"Ghost World: A Story in Sound"
Though he is best known for spinning records, DJ Spooky That Subliminal Kid started out in the art world and continues to create inventive, cross-disciplinary hybrids that find him wearing the hats of artist, writer and theorist as often as that of the DJ. For the first-ever African pavilion at this summer's Venice Biennale, organized around an exhibition entitled "Luanda Pop," DJ Spooky mined music from across the continent for a seamless, 1-hour, 19-minute and 19-second mix. Masterfully meshed and interlaced selections include Tunisian hip-hop outfit Lotfi Double Kanon and a mind-blowing transition that begins with Morocco's Master Musicians of Jajouka featuring Talvin Singh and mixed with Gamal Abdel-Nasser's "Independence Forever" speech, segues through Duke Ellington's "Afro-Eurasian Eclipse" and end up with a heavy, drum 'n' bass remix of Umm Kulthoum's "Hob Eih." A prodigious adherent of world music in its most contemporary, urban incarnations, DJ Spooky is closely tracking the development of hip hop in the region and has lined up a track featuring Palestinian rappers DAM for his next album.
The third album from Moroccan heroes Nass al-Ghiwane since the death of founding member Larbi Batma, "Ennehla Chama" features Rachid Batma, Hamid Batma, Chifaa Abdelkrim and Omar Sayed. Nominated for a 2008 BBC World Music Award, it features the group's characteristic blend of traditional instruments, metaphorical lyrics, rousing rhythms and malhoun, gnawa and chaabi styles.Bikya
The independent record label 100 Copies in Cairo may be the single most exciting experimental musical outfit in the region, and it only got better in 2007 with the release of the first album from Bikya. The group consists of label founder Mahmoud Refat on drums and electronics, Mahmoud Waly on bass and electronics and Maurice Louca on guitar, keyboard and sampler. Their first, untitled album features eight tracks and the first, "Betrayal," is as masterful as Massive Attack circa "Blue Lines." The group performed in Beirut last month at Basement as part of the Meeting Points 5 contemporary arts festival.
"Songs for Sad Women"
Lebanese oud player and composer Rabih Abou-Khalil released his 19th album this year, the mournful, seven-track sequence that is "Songs for Sad Women." Framing the haunting sound of Gevorg Dabaghyan's duduk, a 3,000-year-old Armenian instrument that sounds like an oboe and looks like a clarinet, Abou-Khalil's latest adds to his impressive eclecticism.

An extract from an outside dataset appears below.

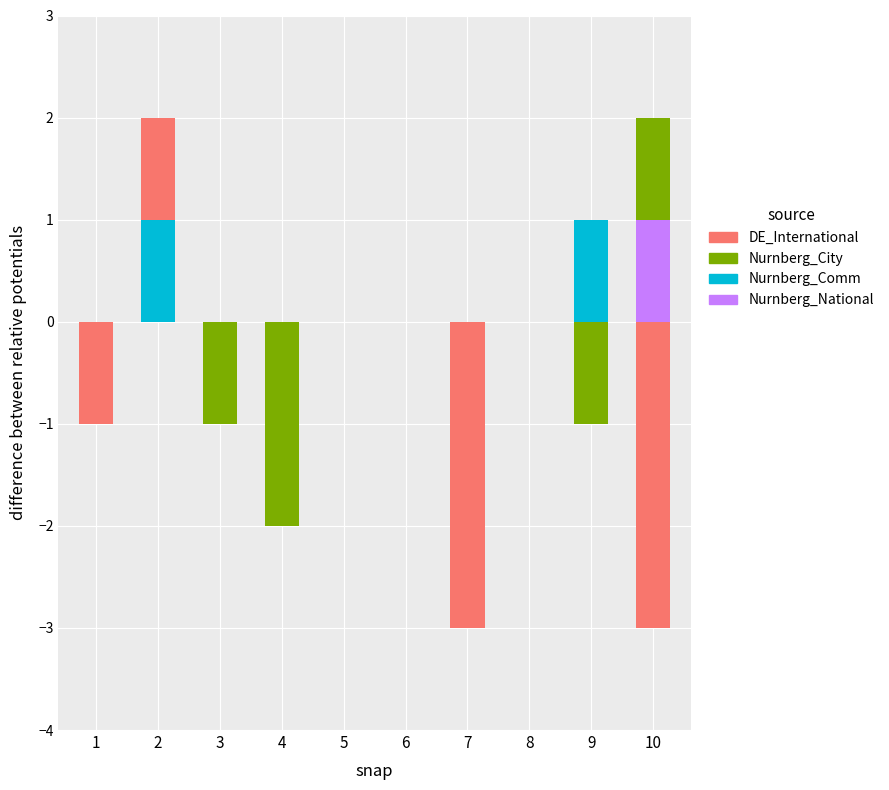

Is the value of DE_International at 1 greater than the value of Nurnberg_Comm at 4?

No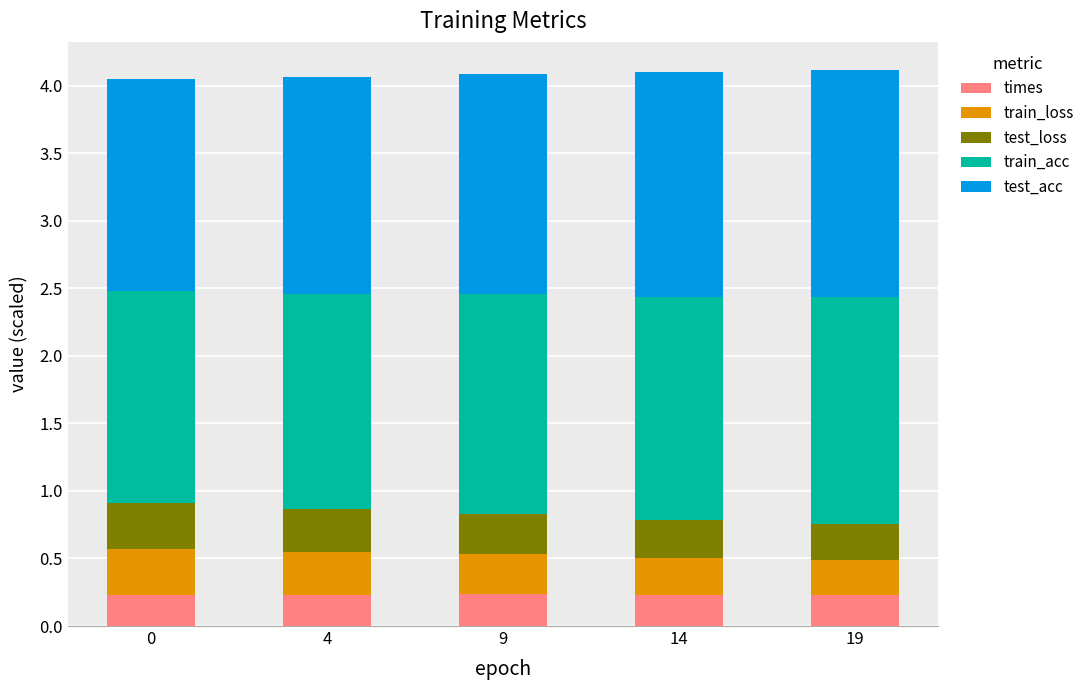

Count the number of categories in the chart.

5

Rami Khalife, 25, is nothing if not wonderfully precocious. His third album to date - after "Live in Beirut" and "Scene from Hellek" - is his first recording with an orchestra and features compositions by Prokofiev and Abdallah al-Masri."
"34 Days" and "Black Tuesday"
The first two albums in a trilogy, "34 Days" and "Black Tuesday" attest to the singular talent of Jawad Nawfal, aka Munma, a name that he refers to as his "resistance moniker." The sounds here are, by turns, beautiful, disturbing, enigmatic and abstract.

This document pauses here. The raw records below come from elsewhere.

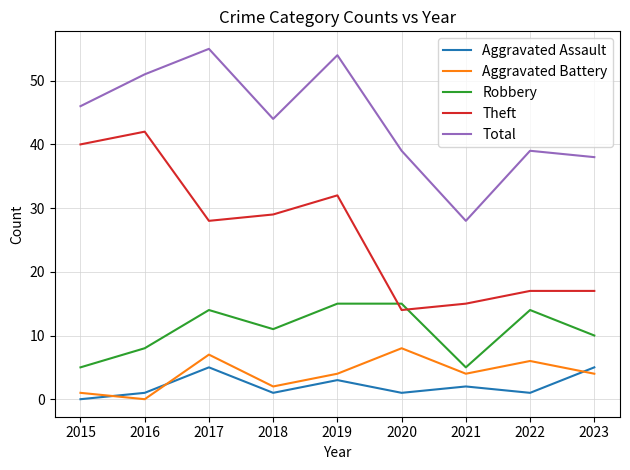

Reading left to right, transcribe all the data shown in this chart.

Aggravated Assault: 0	1	5	1	3	1	2	1	5
Aggravated Battery: 1	0	7	2	4	8	4	6	4
Robbery: 5	8	14	11	15	15	5	14	10
Theft: 40	42	28	29	32	14	15	17	17
Total: 46	51	55	44	54	39	28	39	38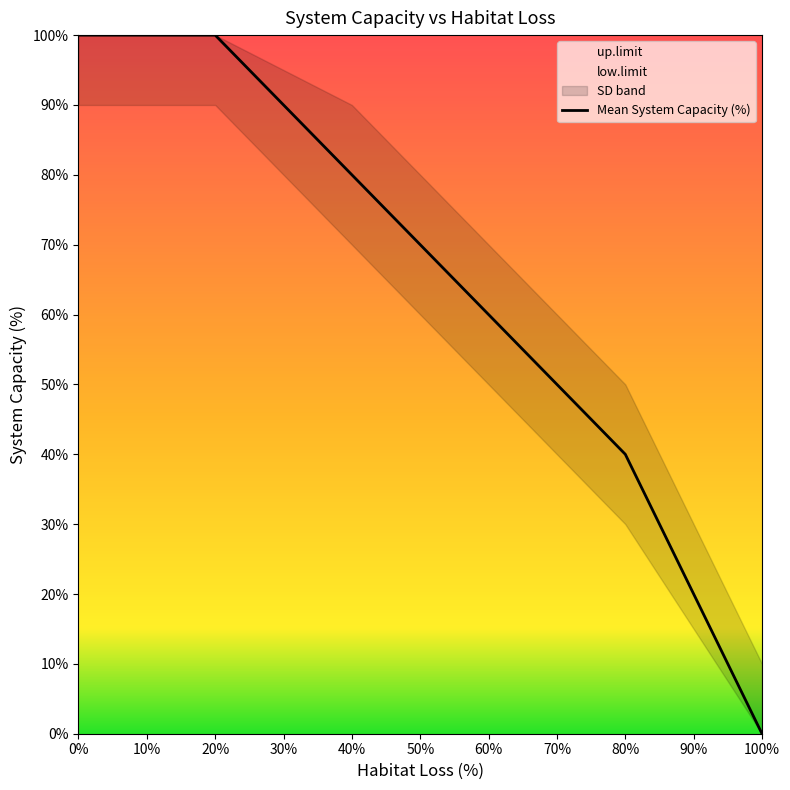

Is it true that Mean System Capacity (%) equals 100 at 0%?

True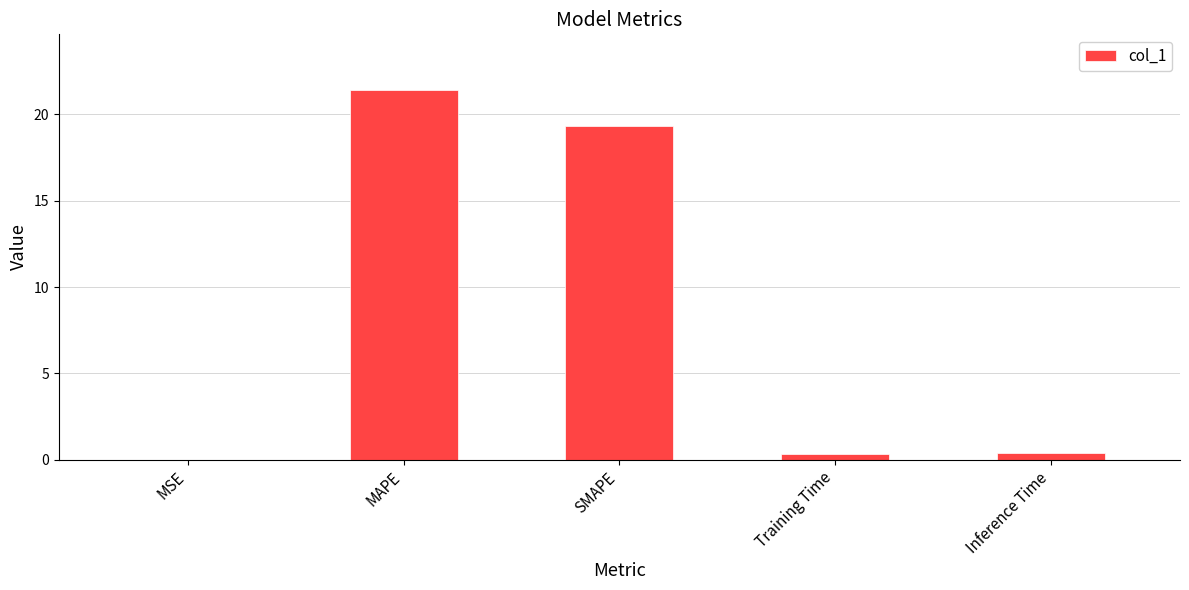

What is the change in value from MAPE to SMAPE?

-2.1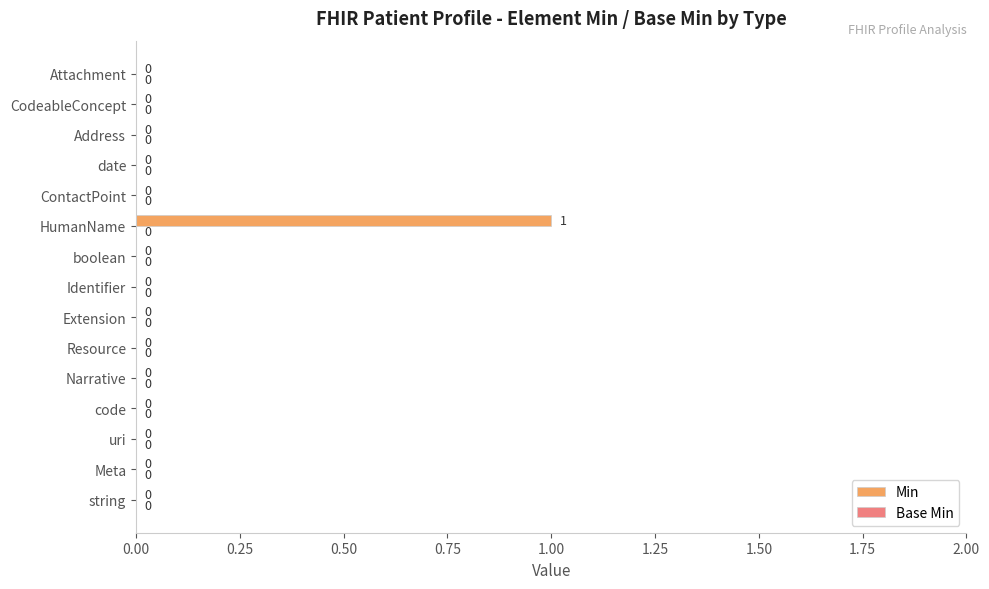

True or false: the data shows 0 at Attachment.

True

She's an artist, actress and classically-trained pianist. Joanna Andraos is, piece-by-piece, constructing an entire creative universe around her multidisciplinary efforts. "Khimaira" takes some of the structures, movements and lines of classical music and pushes them into ghostly territory. The results are spare and lush at once.
Syrian-Armenian singer Lena Chamamyan's "Shamat" is an album of old folk songs salvaged from obscurity and rearranged with the help of Basel Rajoub, who plays saxophone and trumpet.
"Nine Days of Solitude: The Damascus Sessions"
This album, launched during the jazz festival in Syria over the summer, features Kinan Azmeh, Issam Rafea, Manfred Leuchter, Antoin Putz and Dima Orsho. The stunning first track, "Wedding," is grooving, nimble, playful and soulful.